35 Compte tenu des observations qui précèdent, nous proposons à la Cour de répondre de la manière suivante aux questions préjudicielles:

«La note 5 B du chapitre 84 du tarif douanier commun (nomenclature combinée 1988 à 1991) doit être interprétée en ce sens que le traitement d'images, tel qu'il peut être effectué par les `Vista Boards', ne doit pas être considéré comme une `fonction propre' au sens de la disposition précitée, c'est-à-dire pas comme une `fonction autre que le traitement de l'information', ce qui a pour conséquence que ces marchandises doivent être classées dans la position tarifaire 8471, à moins que leurs fonctions ne doivent être considérées comme celles d'un `media composer', conçu pour l'enregistrement d'images vidéo numérisées, la création d'effets vidéo et le montage de programmes vidéo pour la diffusion. C'est à la juridiction nationale qu'il appartient de constater si tel est le cas, en recourant le cas échéant à l'avis d'un expert.»

(1) - JO L 256, p. 1.

(2) - JO L 298, p. 1.

(3) - JO L 282, p. 1.

(4) - JO L 247, p. 1.

(5) - Ces notes explicatives sont publiées par le conseil lui-même en français et en anglais et peuvent, selon la jurisprudence de la Cour, fournir des éléments valables pour l'interprétation du tarif; voir l'arrêt du 19 mai 1994, Siemens Nixdorf (C-11/93, Rec. p. I-1945, point 12). La version allemande se réfère à la traduction effectuée par le Bundesministerium der Finanzen.
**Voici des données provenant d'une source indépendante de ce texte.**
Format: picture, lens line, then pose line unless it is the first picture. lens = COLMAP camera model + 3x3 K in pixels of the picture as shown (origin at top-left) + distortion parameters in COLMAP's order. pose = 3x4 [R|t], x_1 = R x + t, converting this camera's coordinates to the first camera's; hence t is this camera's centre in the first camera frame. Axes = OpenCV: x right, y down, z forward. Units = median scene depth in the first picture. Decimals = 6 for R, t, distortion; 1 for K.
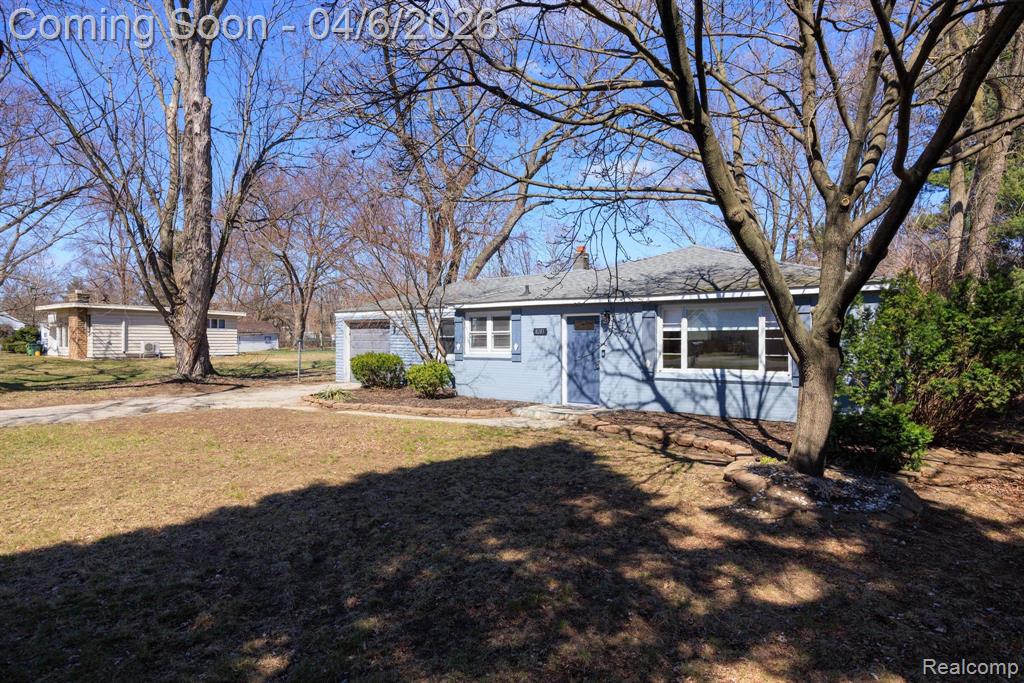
lens RADIAL K [[586.5, 0, 506.9], [0, 586.5, 338.0], [0, 0, 1]] dist [-0.003507, -0.000163]
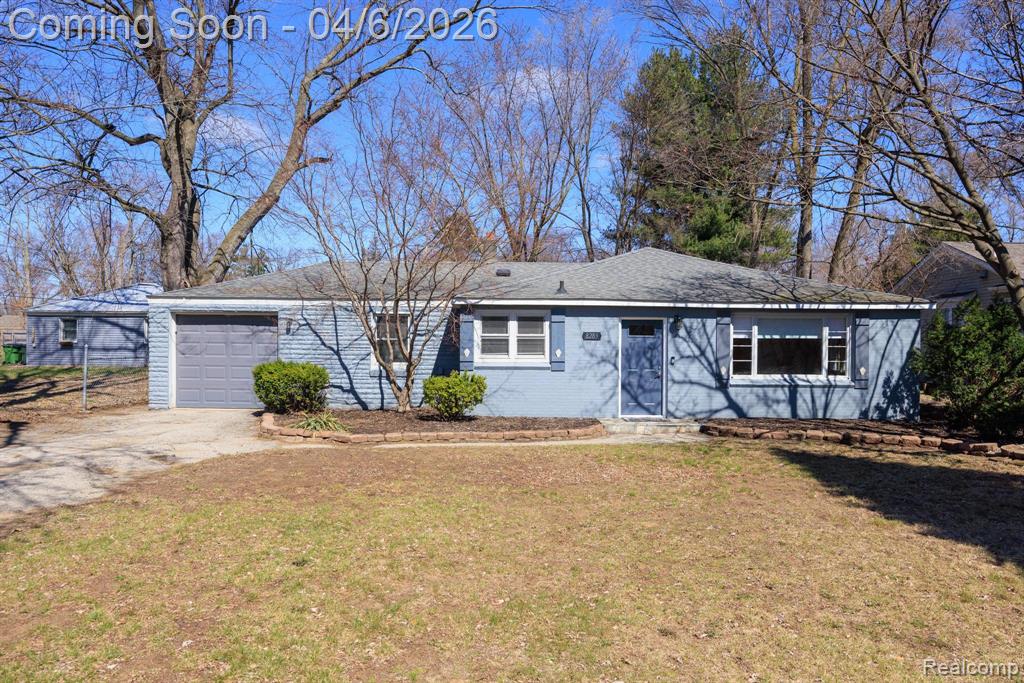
lens RADIAL K [[702.8, 0, 517.2], [0, 702.8, 344.6], [0, 0, 1]] dist [0.026380, 0.000953]
pose [[0.772065, 0.009009, 0.635480, -0.766285], [-0.011260, 0.999936, -0.000495, 0.004205], [-0.635444, -0.006773, 0.772117, 0.289714]]
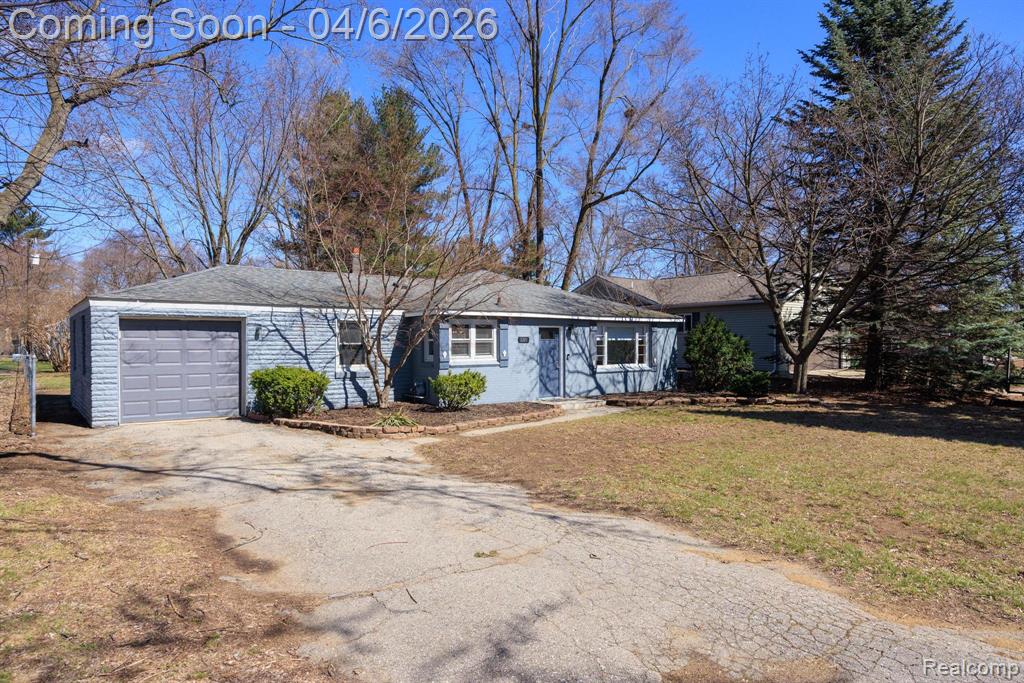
lens RADIAL K [[601.5, 0, 511.2], [0, 601.5, 343.1], [0, 0, 1]] dist [0.004243, 0.000572]
pose [[0.241426, 0.001210, 0.970419, -1.215084], [0.000808, 0.999999, -0.001448, -0.002709], [-0.970419, 0.001134, 0.241425, 0.815367]]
(6) - La note 5 E du chapitre 84, à laquelle il est fait référence dans la note explicative ci-dessus, correspond à l'ancienne note 5 B, dernier alinéa, du chapitre 84. Elle est ainsi rédigée: «Les machines exerçant une fonction propre autre que le traitement de l'information, incorporant une machine automatique de traitement de l'information ou travaillant en liaison avec une telle machine sont à classer dans la position correspondant à leur fonction ou, à défaut, dans une position résiduelle» [règlement (CE) n_ 3009/95 de la Commission, du 22 décembre 1995, modifiant l'annexe I du règlement n_ 2658/87, JO 319, p. 1].

(7) - Selon les indications de la Commission, dans sa réponse écrite d'avril 1997, ce prix excède 10 000 DM hors TVA.

(8) - Voir ci-après points 33 et suiv.

(9) - La note 5 E du chapitre 84 correspond à l'ancienne note 5 B, dernier alinéa, voir à cet égard également la note 6.

(10) - Arrêt Siemens Nixdorf (précité dans la note 5, point 15).

(11) - Il s'agit ici de l'approbation et par conséquent la mise en application des décisions du comité concernant le classement de marchandises.

(12) - La note 5 E du chapitre 84 correspond à l'ancienne note 5 B, dernier alinéa; sur ce point, voir également la note 6.

(13) - Note explicative sur le système harmonisé relative à la note 5 E sur le chapitre 84, voir ci-dessus point 8.

(14) - Note 5 B sur le chapitre 84.

(15) - Voir l'arrêt Siemens Nixdorf, précité à la note 5, point 11, ainsi que l'arrêt du 10 octobre 1985, Daiber (200/84, Rec. p. 3363, point 13).

(16) - Arrêt du 19 novembre 1981, Analog Devices (122/80, Rec. p. 2781, point 20).

(17) - Arrêt Analog Devices (précité à la note 16, point 20).

(18) - Arrêt Analog Devices (précité à la note 16, points 20 et 13).